[PATCH] freebsd: Implement selection of FIB (routing table) for tunneled packets

Jason A. Donenfeld Jason at zx2c4.com
Mon Mar 22 17:43:56 UTC 2021


Hi Frank,

On Sat, Mar 20, 2021 at 11:15 AM Frank Behrens <frank at harz.behrens.de> wrote:
>
> Hi Jason,
>
> thanks for your response.
>
> Am 19.03.2021 schrieb Jason A. Donenfeld:
> > In other words, you have push access to all branches beginning with fb/ .
> That works, thanks. Meanwhile I pushed my branch to fb/fib.
>
> > Right now we have the `wg set wg0 fwmark ...` mapped to
> > SO_USER_COOKIE, as I'm sure you saw there. But maybe FIB would be a
> > better thing to use for that? We could adjust wireguard-go to do the
> > same with the tuntap ioctl.
> I believe we have different, orthogonal things:
>
> 1. The selection of routing table (fib) for received, decrypted packets.
> -> Already implemented in wg_deliver_in() #2098 and controlled
> by "ifconfig wg0 fib 1"
>
> 2. The selection of routing table for outgoing, encrypted packets.
> -> That is addressed by my patch and controlled by
> "ifconfig wg0 tunnelfib 1". Maybe wg(8) should receive also
> an option for that purpose, if other OS use equivalent functions.
>
> 3. The setting of special marks, useable in packet filter/firewall
> processing. I guess, that is the meaning for "wg.. fwmark". I'm not
> sure, how best to implement that for FreeBSD. For ipfw(4) there is some
> functionality using socket cookies, as already implemented. For pf(4)
> packet filter the documentation mentions mbuf_tags(9). Apparently
> we need some input from a FreeBSD packet filter developer.

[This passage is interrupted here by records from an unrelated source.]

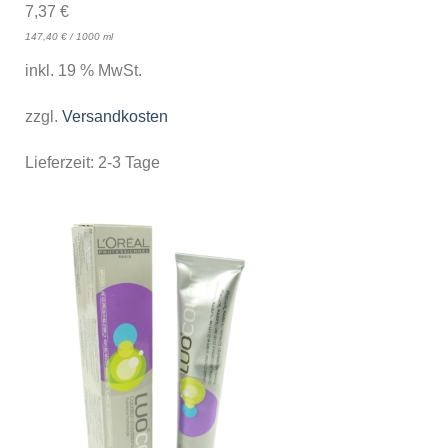
7,37
€
147,40
€
/
1000
ml
inkl. 19 % MwSt.
zzgl.
Versandkosten
Lieferzeit:
2-3 Tage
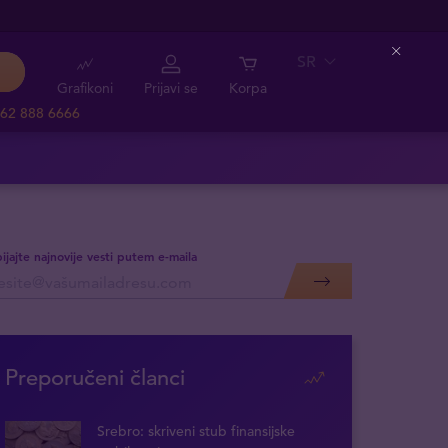
SR
Close
Grafikoni
Prijavi se
Korpa
62 888 6666
ijajte najnovije vesti putem e-maila
Preporučeni članci
Srebro: skriveni stub finansijske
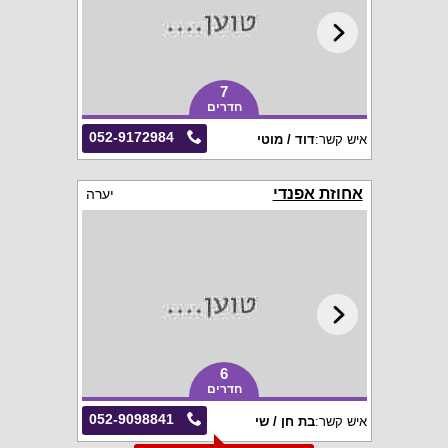
7
חדרים
052-9172984
איש קשר:
דוד / מוטי
אחוזת אפנדי
יערה
6
חדרים
052-9098841
איש קשר:
בת חן / שי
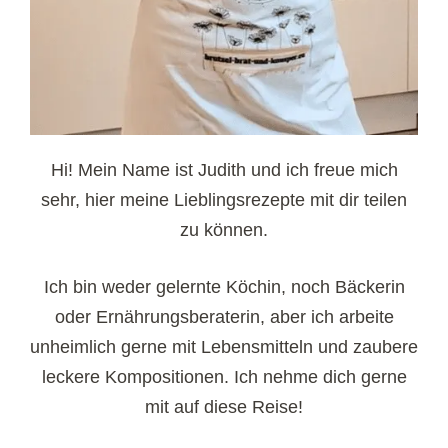
Hi! Mein Name ist Judith und ich freue mich
sehr, hier meine Lieblingsrezepte mit dir teilen
zu können.
Ich bin weder gelernte Köchin, noch Bäckerin
oder Ernährungsberaterin, aber ich arbeite
unheimlich gerne mit Lebensmitteln und zaubere
leckere Kompositionen. Ich nehme dich gerne
mit auf diese Reise!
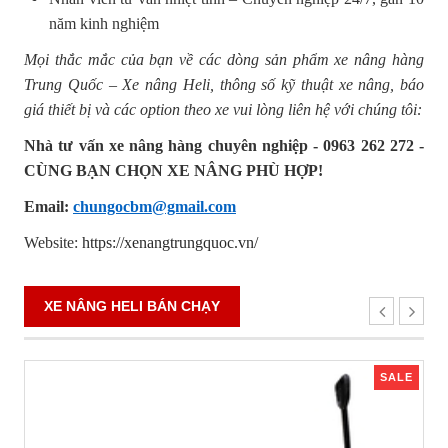
năm kinh nghiệm
Mọi thắc mắc của bạn về các dòng sản phẩm xe nâng hàng
Trung Quốc – Xe nâng Heli, thông số kỹ thuật xe nâng, báo
giá thiết bị và các option theo xe vui lòng liên hệ với chúng tôi:
Nhà tư vấn xe nâng hàng chuyên nghiệp - 0963 262 272 -
CÙNG BẠN CHỌN XE NÂNG PHÙ HỢP!
Email:
chungocbm@gmail.com
Website:
https://xenangtrungquoc.vn/
XE NÂNG HELI BÁN CHẠY
SALE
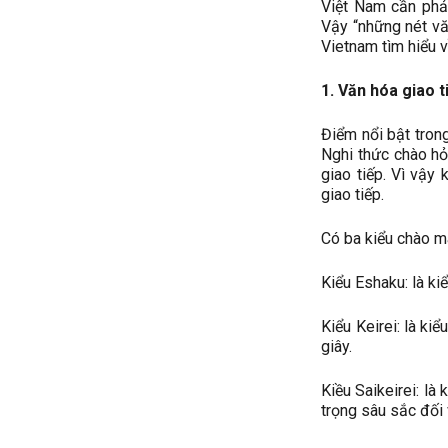
Việt Nam cần phải
Vậy “những nét vă
Vietnam tìm hiểu v
1. Văn hóa giao 
Điểm nổi bật trong
Nghi thức chào hỏ
giao tiếp. Vì vậy
giao tiếp.
Có ba kiểu chào m
Kiểu Eshaku: là kiể
Kiểu Keirei: là ki
giây.
Kiều Saikeirei: là 
trọng sâu sắc đối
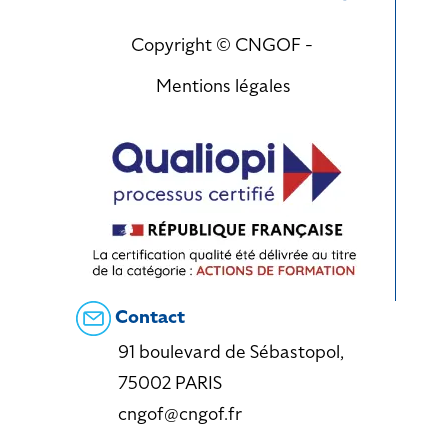
Copyright © CNGOF -
Mentions légales
Contact
91 boulevard de Sébastopol,
75002 PARIS
cngof@cngof.fr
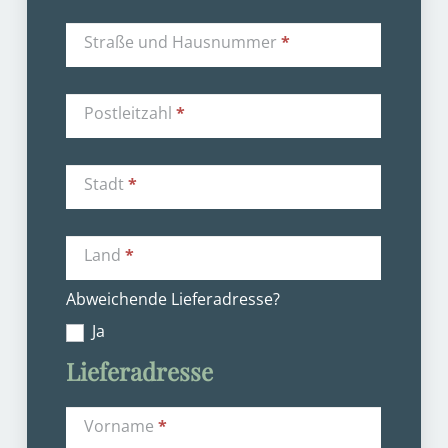
Straße und Hausnummer
*
Postleitzahl
*
Stadt
*
Land
*
Abweichende Lieferadresse?
Ja
Lieferadresse
Vorname
*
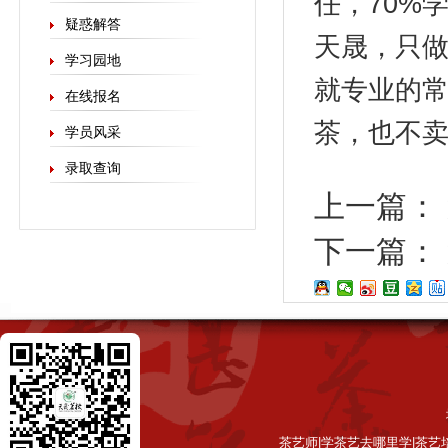
任，70%
疑惑解答
天晟，只做
学习园地
就专业的
在线报名
茶，也不
学员风采
录取查询
上一篇：
下一篇：
茶艺师|学茶艺去哪里学|茶艺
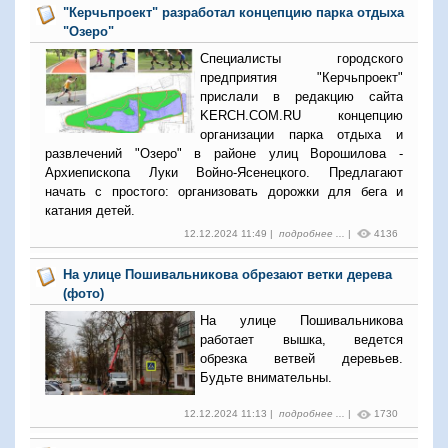
"Керчьпроект" разработал концепцию парка отдыха
"Озеро"
Специалисты городского
предприятия "Керчьпроект"
прислали в редакцию сайта
KERCH.COM.RU концепцию
организации парка отдыха и
развлечений "Озеро" в районе улиц Ворошилова -
Архиепископа Луки Войно-Ясенецкого. Предлагают
начать с простого: организовать дорожки для бега и
катания детей.
12.12.2024 11:49 |
подробнее ...
|
4136
На улице Пошивальникова обрезают ветки дерева
(фото)
На улице Пошивальникова
работает вышка, ведется
обрезка ветвей деревьев.
Будьте внимательны.
12.12.2024 11:13 |
подробнее ...
|
1730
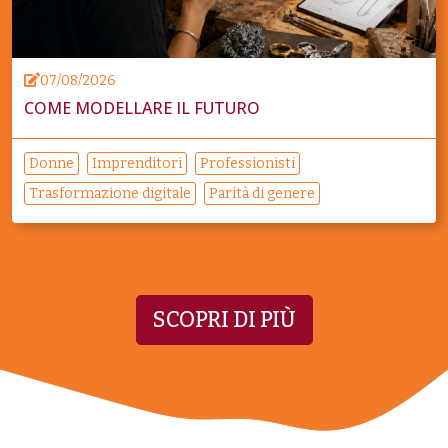
07/08/2026
COME MODELLARE IL FUTURO
Donne
Imprenditori
Professionisti
Trasformazione digitale
Parità di genere
SCOPRI DI PIÙ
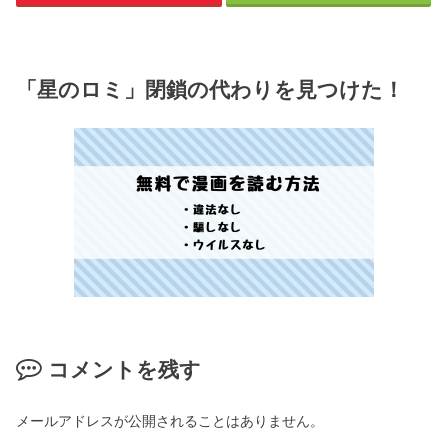
「星のロミ」閉鎖の代わりを見つけた！
コメントを残す
メールアドレスが公開されることはありません。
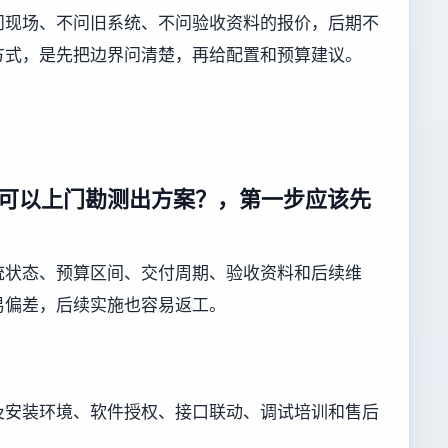
问现场、不问旧系统、不问验收资料的报价，后期不
方式，是先把边界问清楚，再给配置和预算建议。
可以上门勘测出方案？，第一步应该先
统状态、预算区间、交付周期、验收资料和后续维
易偏差，后续实施也容易返工。
及安装环境、软件授权、接口联动、调试培训和售后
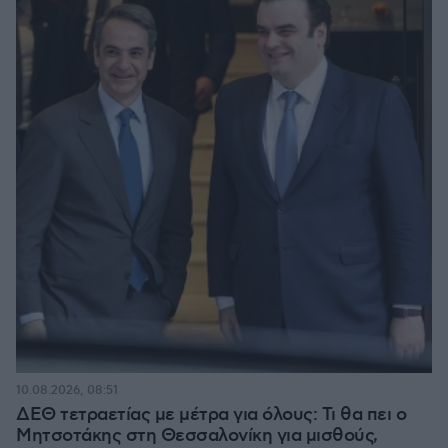
10.08.2026, 08:51
ΔΕΘ τετραετίας με μέτρα για όλους: Τι θα πει ο
Μητσοτάκης στη Θεσσαλονίκη για μισθούς,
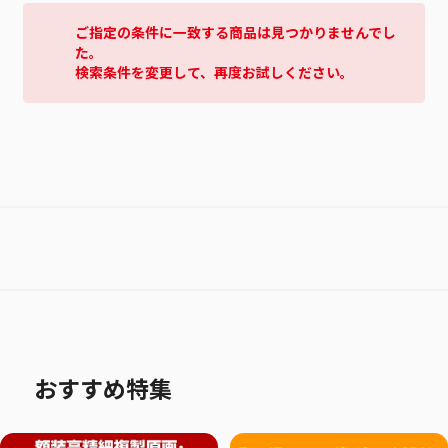
ご指定の条件に一致する商品は見つかりませんでし
た。
検索条件を変更して、再度お試しください。
おすすめ特集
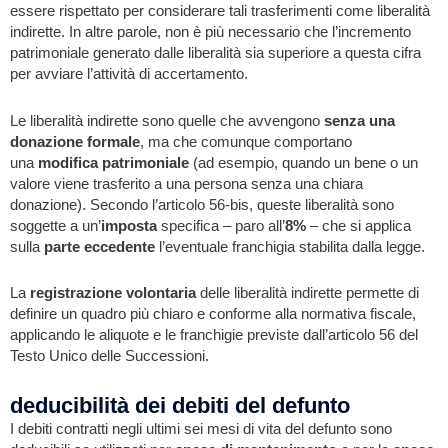
essere rispettato per considerare tali trasferimenti come liberalità
indirette. In altre parole, non è più necessario che l’incremento
patrimoniale generato dalle liberalità sia superiore a questa cifra
per avviare l’attività di accertamento.
Le liberalità indirette sono quelle che avvengono
senza una
donazione formale
, ma che comunque comportano
una
modifica patrimoniale
(ad esempio, quando un bene o un
valore viene trasferito a una persona senza una chiara
donazione). Secondo l’articolo 56-bis, queste liberalità sono
soggette a un’
imposta
specifica – paro all’
8%
– che si applica
sulla
parte eccedente
l’eventuale franchigia stabilita dalla legge.
La
registrazione volontaria
delle liberalità indirette permette di
definire un quadro più chiaro e conforme alla normativa fiscale,
applicando le aliquote e le franchigie previste dall’articolo 56 del
Testo Unico delle Successioni.
deducibilità dei debiti del defunto
I debiti contratti negli ultimi sei mesi di vita del defunto sono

It looks like user_cookie is independently useful for use in ipfw, so
I'll keep fwmark mapped to that. But your tunnelfib patch is _also_
useful, so I'll apply this patch.

Some bugs/questions, though:

+static void
+wg_socket_setfib(struct wg_softc *sc)
+{
+ struct wg_socket *so = &sc->sc_socket;
+ struct socket *so4, *so6;
+ struct sockopt sopt;
+ int rc;
+
+ so4 = atomic_load_ptr(&so->so_so4);
+ so6 = atomic_load_ptr(&so->so_so6);

These are epoch-protected members. So the line above that should have
NET_EPOCH_ASSERT().

+ if (so4) {
+ rc = sosetopt(so4, &sopt);
+ MPASS(rc == 0);
+ }
+ if (so6) {
+ rc = sosetopt(so6, &sopt);
+ MPASS(rc == 0);
+ }

Rather than MPASS, this error should be passed back to the caller and
reported back to userspace, in the same way that we account for errors
with socket binding.

+ case SIOCSTUNFIB:
+ if ((ret = priv_check(curthread, PRIV_NET_SETIFFIB)) != 0)
+ break;

This priv check should be relative to our stored creds that control
the socket right? There are some jail considerations to think about
here.

+ if (ifr->ifr_fib >= rt_numfibs) {
+ ret = EINVAL;
+ } else {
+ sc->sc_fibnum = ifr->ifr_fib;
+ wg_socket_setfib(sc);
+ }

There are two ways to implement this. Either we check for 0 <= ifr_fib
< rt_numfibs, and then directly assign it to so->so_fibnum, like we do
for user_cookie, and avoid sosockopt. This sounds simplest and I
wouldn't mind doing that. Or we use sosockopt, but the bounds testing
remains in sosockopt and not duplicated here, and we rely on
wg_socket_setfib bubbling the error back up. Let's pick one of these
approaches, rather than combining them.


struct wg_softc {
LIST_ENTRY(wg_softc) sc_entry;
struct ifnet *sc_ifp;
int sc_flags;
+ u_int sc_fibnum;

Shouldn't this be added to `struct wg_socket`, alongside the
so_user_cookie member there, and managed in the same way?